Mothering is an intense undertaking, but women have been doing it for tens of thousands of years, so one would think that we would have gotten the hang of it by now. But it seems as if we have never doubted ourselves more. And perhaps that is because of our globalized existence. There is a new comprehension of the variety of approaches when it comes to parenting. As an American mom I read books about how mothers raise their kids in the Sub-Saharan African desert as if their strategies should apply to my life. In the past women did what their mothers did because culture was more homogeneous and we had less exposure to different methods. We are now free to choose among a variety of parenting styles. I myself have even considered for my daughter the classic formula "raised by pack of wolves."

I am part of a new generation of moms that has access to endless and often contradictory advice about mothering, and that feeds a compulsion to pursue every angle in a desperate search for the one that brings the greatest sense of having done the right thing.
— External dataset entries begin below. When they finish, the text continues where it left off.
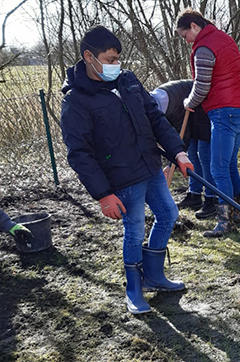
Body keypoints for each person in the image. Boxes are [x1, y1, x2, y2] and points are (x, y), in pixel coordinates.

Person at [60, 25, 194, 314]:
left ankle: (155, 276)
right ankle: (134, 289)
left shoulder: (128, 81)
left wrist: (178, 152)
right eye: (109, 60)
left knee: (169, 213)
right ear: (89, 57)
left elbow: (155, 118)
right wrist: (103, 195)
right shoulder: (76, 100)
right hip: (121, 175)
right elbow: (79, 153)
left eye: (117, 59)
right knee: (134, 230)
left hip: (150, 165)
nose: (115, 65)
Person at [175, 9, 240, 238]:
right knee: (228, 164)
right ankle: (236, 212)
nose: (186, 40)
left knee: (218, 167)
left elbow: (201, 86)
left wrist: (189, 102)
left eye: (184, 35)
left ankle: (225, 221)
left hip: (224, 112)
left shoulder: (204, 48)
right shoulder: (224, 39)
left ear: (194, 27)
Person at [149, 79, 217, 219]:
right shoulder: (153, 102)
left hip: (204, 108)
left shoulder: (171, 106)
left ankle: (212, 200)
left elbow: (181, 137)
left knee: (205, 155)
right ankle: (194, 196)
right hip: (190, 110)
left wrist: (171, 164)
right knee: (191, 154)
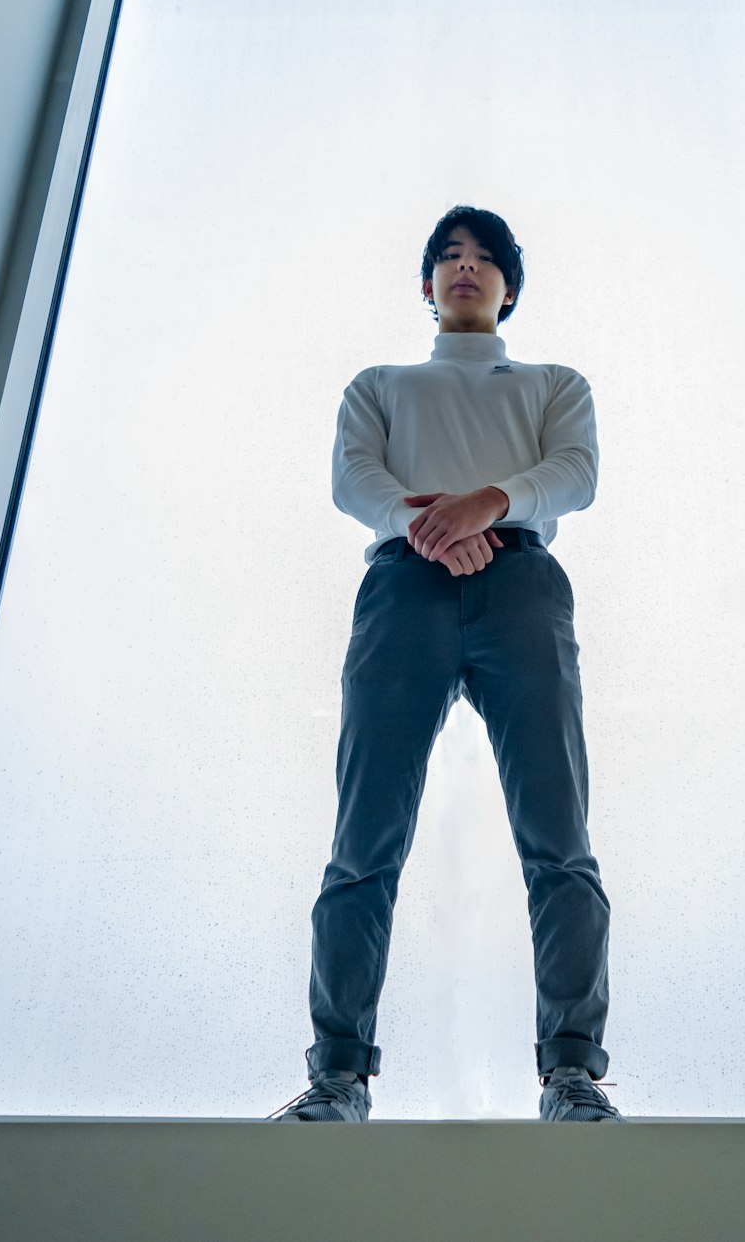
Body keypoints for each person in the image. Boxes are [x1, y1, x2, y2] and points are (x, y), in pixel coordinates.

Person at [272, 205, 625, 1123]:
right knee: (364, 841)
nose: (466, 268)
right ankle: (338, 1077)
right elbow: (355, 479)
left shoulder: (554, 381)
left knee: (559, 837)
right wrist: (429, 528)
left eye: (485, 259)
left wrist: (487, 504)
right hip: (403, 590)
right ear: (425, 284)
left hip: (523, 590)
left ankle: (573, 1074)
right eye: (448, 258)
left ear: (511, 286)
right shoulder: (378, 383)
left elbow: (575, 473)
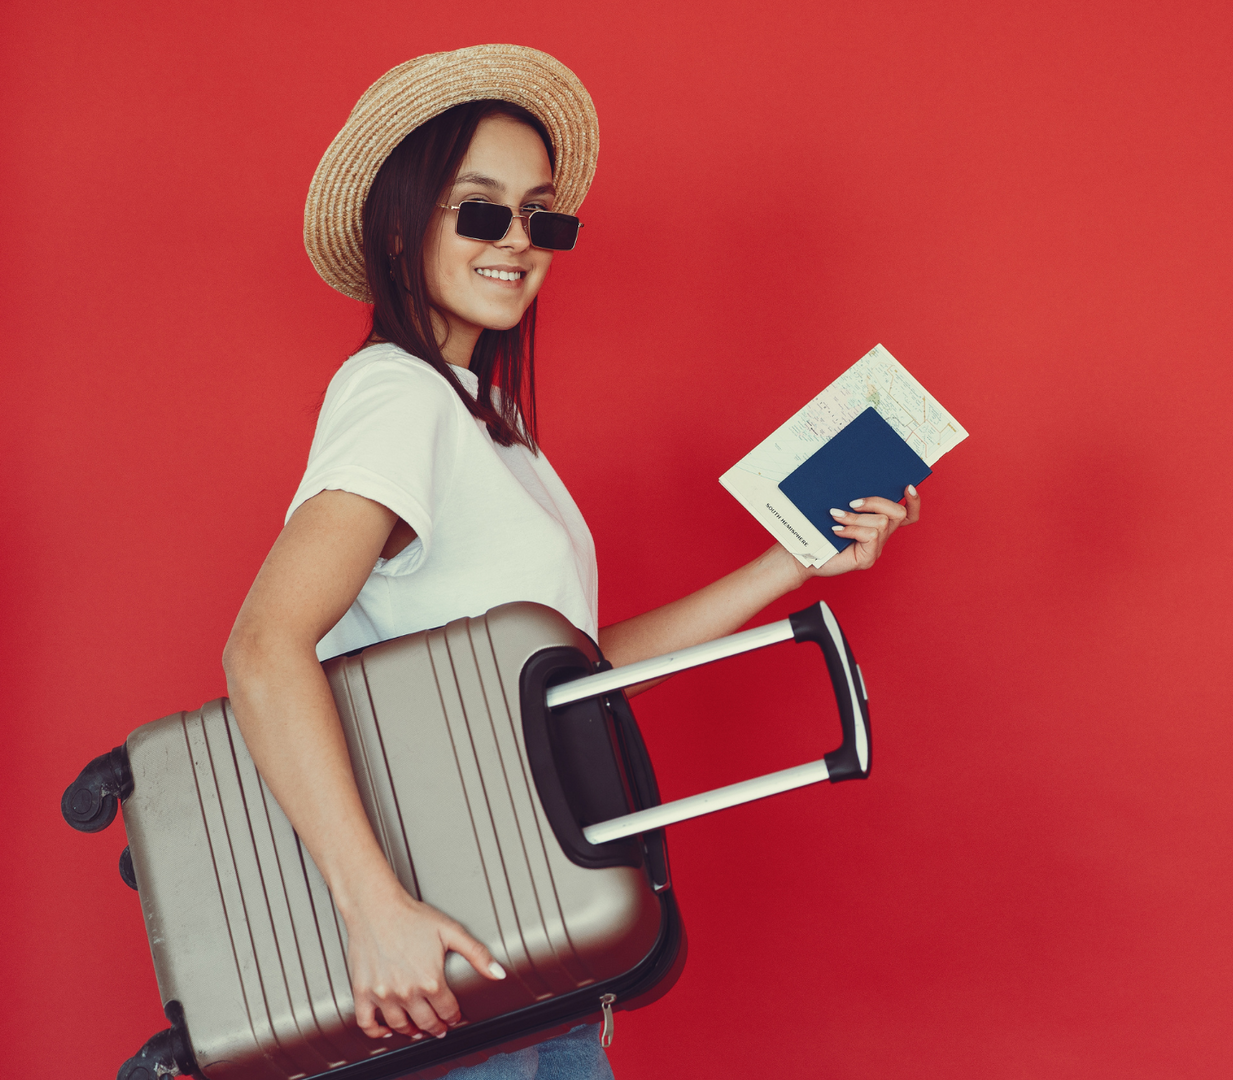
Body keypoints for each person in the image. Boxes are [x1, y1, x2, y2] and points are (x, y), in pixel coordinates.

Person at [221, 45, 917, 1078]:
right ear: (403, 225)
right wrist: (375, 913)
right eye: (481, 210)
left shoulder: (485, 420)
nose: (519, 242)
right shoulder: (396, 397)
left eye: (541, 216)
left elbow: (569, 669)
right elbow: (262, 647)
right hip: (441, 940)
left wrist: (789, 563)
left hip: (530, 924)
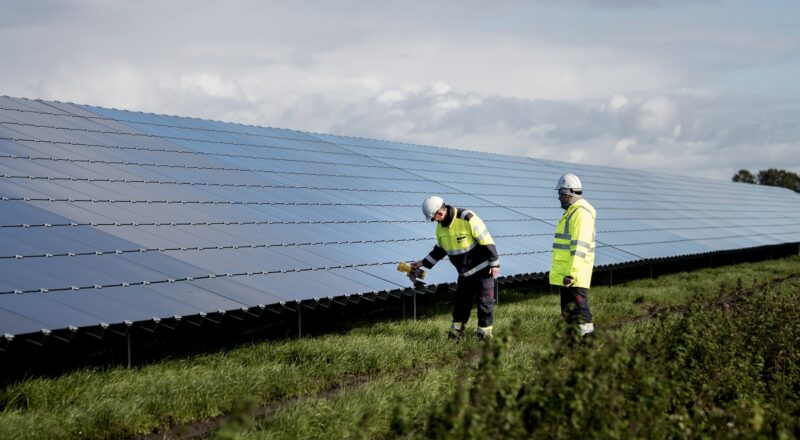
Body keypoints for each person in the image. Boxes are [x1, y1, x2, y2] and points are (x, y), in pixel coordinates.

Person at [410, 196, 500, 340]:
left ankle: (484, 338)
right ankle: (455, 335)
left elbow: (486, 239)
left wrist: (494, 262)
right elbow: (439, 251)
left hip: (483, 270)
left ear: (440, 211)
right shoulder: (440, 229)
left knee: (485, 304)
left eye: (435, 217)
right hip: (464, 274)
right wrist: (422, 264)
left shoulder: (467, 218)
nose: (435, 221)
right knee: (461, 306)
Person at [550, 173, 597, 336]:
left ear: (568, 192)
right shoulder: (573, 212)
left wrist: (572, 273)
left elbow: (579, 246)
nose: (559, 198)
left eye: (560, 194)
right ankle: (573, 346)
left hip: (573, 275)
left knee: (580, 313)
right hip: (568, 274)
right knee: (569, 313)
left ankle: (588, 345)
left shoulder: (580, 213)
And of course we are hungry for information. It is common to feel isolated and alone in this process, so we seek the criteria of "experts" and assume following their strategy will guarantee success. We crave conversation to deal with our insecurity and doubt, but the consequence is inevitably comparison. "Oh, she is the kind of Mom who whispers in her baby's ear so it poops golden pellets into her hand -- I must be doing everything wrong because my 7-week-old is still in diapers." Or you read on your Facebook feed how a Mongolian mother breastfed her daughter until she was 9 and wonder if you are "mom enough."
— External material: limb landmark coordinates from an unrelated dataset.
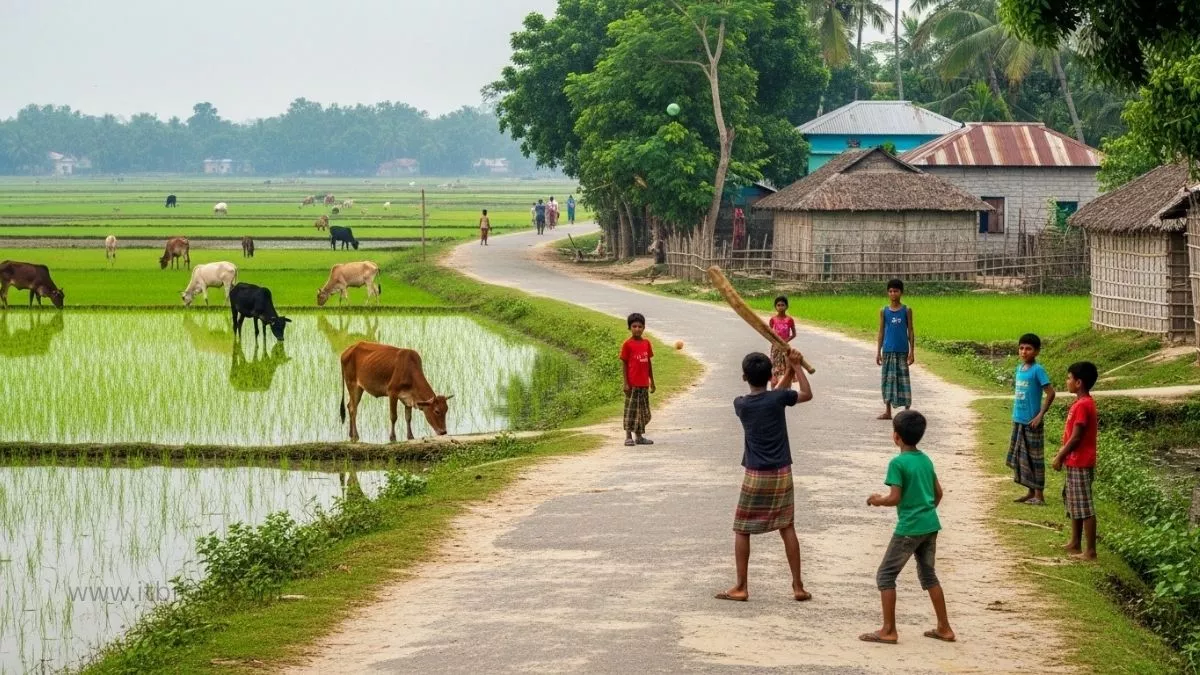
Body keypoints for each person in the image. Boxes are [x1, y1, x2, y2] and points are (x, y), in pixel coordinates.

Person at [716, 350, 814, 603]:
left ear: (744, 377)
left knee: (741, 529)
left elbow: (773, 396)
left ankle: (741, 586)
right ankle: (798, 586)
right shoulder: (778, 398)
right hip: (781, 472)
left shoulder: (741, 404)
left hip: (756, 474)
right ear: (771, 375)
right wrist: (796, 368)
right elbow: (805, 394)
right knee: (787, 526)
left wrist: (790, 370)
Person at [861, 410, 955, 645]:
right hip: (930, 524)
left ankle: (889, 630)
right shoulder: (925, 459)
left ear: (896, 437)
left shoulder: (898, 463)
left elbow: (894, 497)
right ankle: (944, 627)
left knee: (885, 575)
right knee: (928, 574)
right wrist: (926, 511)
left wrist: (877, 499)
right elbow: (938, 493)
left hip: (909, 528)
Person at [1053, 361, 1099, 560]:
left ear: (1079, 382)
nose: (1067, 381)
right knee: (1074, 502)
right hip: (1074, 461)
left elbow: (1077, 436)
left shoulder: (1083, 405)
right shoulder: (1081, 403)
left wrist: (1060, 455)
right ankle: (1075, 542)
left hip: (1080, 460)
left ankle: (1090, 550)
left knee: (1085, 506)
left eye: (1069, 378)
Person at [1007, 333, 1055, 505]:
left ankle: (1039, 496)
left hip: (1032, 422)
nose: (1024, 352)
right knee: (1023, 457)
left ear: (1036, 352)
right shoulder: (1019, 369)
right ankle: (1030, 492)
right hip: (1019, 419)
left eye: (1028, 349)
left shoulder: (1038, 370)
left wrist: (1040, 415)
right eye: (1021, 348)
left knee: (1035, 458)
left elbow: (1051, 393)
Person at [876, 279, 915, 420]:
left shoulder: (906, 310)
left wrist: (912, 352)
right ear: (888, 293)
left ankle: (906, 410)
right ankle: (887, 411)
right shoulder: (884, 311)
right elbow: (881, 332)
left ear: (901, 292)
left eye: (896, 291)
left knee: (903, 380)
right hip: (887, 351)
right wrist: (878, 352)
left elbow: (910, 331)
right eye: (891, 291)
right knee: (887, 380)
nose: (893, 293)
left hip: (902, 351)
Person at [620, 313, 655, 446]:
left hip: (644, 384)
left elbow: (648, 363)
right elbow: (624, 363)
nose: (637, 329)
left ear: (644, 328)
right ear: (629, 328)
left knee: (642, 411)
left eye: (640, 326)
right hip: (632, 384)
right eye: (634, 326)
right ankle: (628, 436)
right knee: (630, 410)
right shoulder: (627, 345)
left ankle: (639, 436)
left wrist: (652, 382)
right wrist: (626, 383)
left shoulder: (646, 343)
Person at [768, 296, 797, 389]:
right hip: (775, 348)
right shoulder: (773, 320)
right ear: (775, 307)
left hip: (785, 348)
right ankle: (773, 389)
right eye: (778, 305)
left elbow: (794, 334)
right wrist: (775, 342)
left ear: (787, 306)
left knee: (786, 369)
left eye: (783, 305)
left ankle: (788, 389)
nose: (780, 307)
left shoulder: (789, 320)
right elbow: (769, 333)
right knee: (775, 369)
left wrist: (785, 341)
We look for guidance on how to parent because we care about our kids and there is no recipe for raising them. Yet no matter how many books we read or strategies we try, we will forever feel the existential angst of "am I making the best choices for my child?"

And the answer to that question is... no. Not all the time. Because no matter how hard you try, your kid is going to have problems, and some of those problems will be because of how you raised them.
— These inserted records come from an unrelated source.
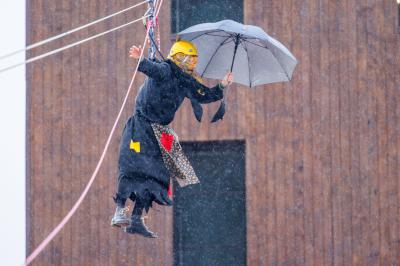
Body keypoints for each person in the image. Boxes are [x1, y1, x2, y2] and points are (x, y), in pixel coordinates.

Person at [110, 40, 234, 238]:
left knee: (154, 175)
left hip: (159, 131)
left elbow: (204, 94)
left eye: (195, 60)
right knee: (133, 167)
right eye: (190, 59)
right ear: (179, 57)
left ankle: (135, 219)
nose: (193, 63)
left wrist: (221, 85)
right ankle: (119, 209)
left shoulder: (186, 81)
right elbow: (153, 70)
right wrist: (140, 60)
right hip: (142, 127)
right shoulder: (166, 70)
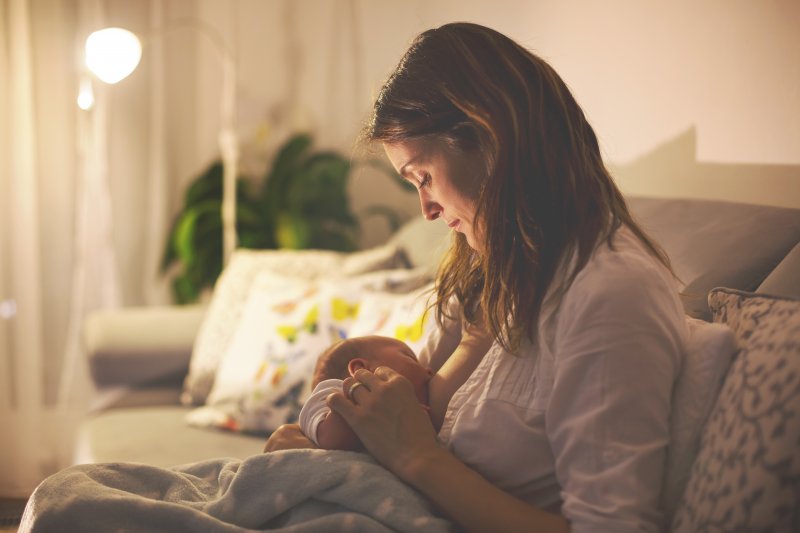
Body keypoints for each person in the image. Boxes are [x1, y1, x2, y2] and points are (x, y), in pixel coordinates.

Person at [265, 22, 687, 533]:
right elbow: (407, 411)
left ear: (488, 138)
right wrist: (313, 445)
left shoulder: (609, 296)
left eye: (422, 176)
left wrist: (419, 459)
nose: (425, 209)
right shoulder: (482, 274)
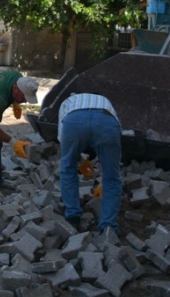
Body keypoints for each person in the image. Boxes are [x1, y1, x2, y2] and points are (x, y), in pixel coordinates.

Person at [57, 92, 122, 234]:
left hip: (75, 121)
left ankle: (73, 216)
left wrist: (79, 160)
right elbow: (116, 129)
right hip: (106, 121)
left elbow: (62, 138)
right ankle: (108, 226)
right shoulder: (104, 99)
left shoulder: (67, 103)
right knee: (112, 177)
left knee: (68, 169)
We need to admit this to ourselves and accept it. Think of your own parents -- do you love them? Probably. Do you blame them for parts of your personality you don't like? I bet you do. It is impossible to anticipate what your kids are going to resent you for. You could give them everything, and they could feel like they had too many allowances and therefore can't appreciate anything. Or you can be strict and have many rules to prepare them for a life with boundaries, and they could feel like you deprived them. The ways you think you screw up the most might be exactly what makes your kids feel the strongest, and the aspects you try the hardest at might be where they feel most weak. There is no guarantee and you can't predict the future outcomes of your efforts.

I don't think we need more handbooks on how to mother. I think we need to start acknowledging that the whole process of parenting is a philosophical journey that you and your child embark on together. Raising another human is an immense responsibility, but rather than focusing on how to be the perfect mother, our attention needs to be directed towards our own self-reflection and teaching our children those same skills -- to think critically about behavior and analyze their upbringing so they can identify their conditioning and not feel victimized by it.

As my daughter grows from a child into an adult, I have to be ready for her to tell me how I may have hurt her. I need to be open enough to learn about who I am through her eyes. As she matures I must as well. Just as I demand her respect, I also need to show it. And part of that is taking her understanding of me seriously. To be flexible enough to face the truth of my impact on her, and realize that maybe at times I need to reexamine my mothering. But not because I feel insecure about some trend in parenting I think I should be implementing -- but because of real life moments. I know there are flaws in my mothering, of course there are, but I can't fear or deny them. I don't have the ridiculous expectation of doing everything right. My only goal is to raise a person I want to be friends with for the rest of my life, and who feels the same about me.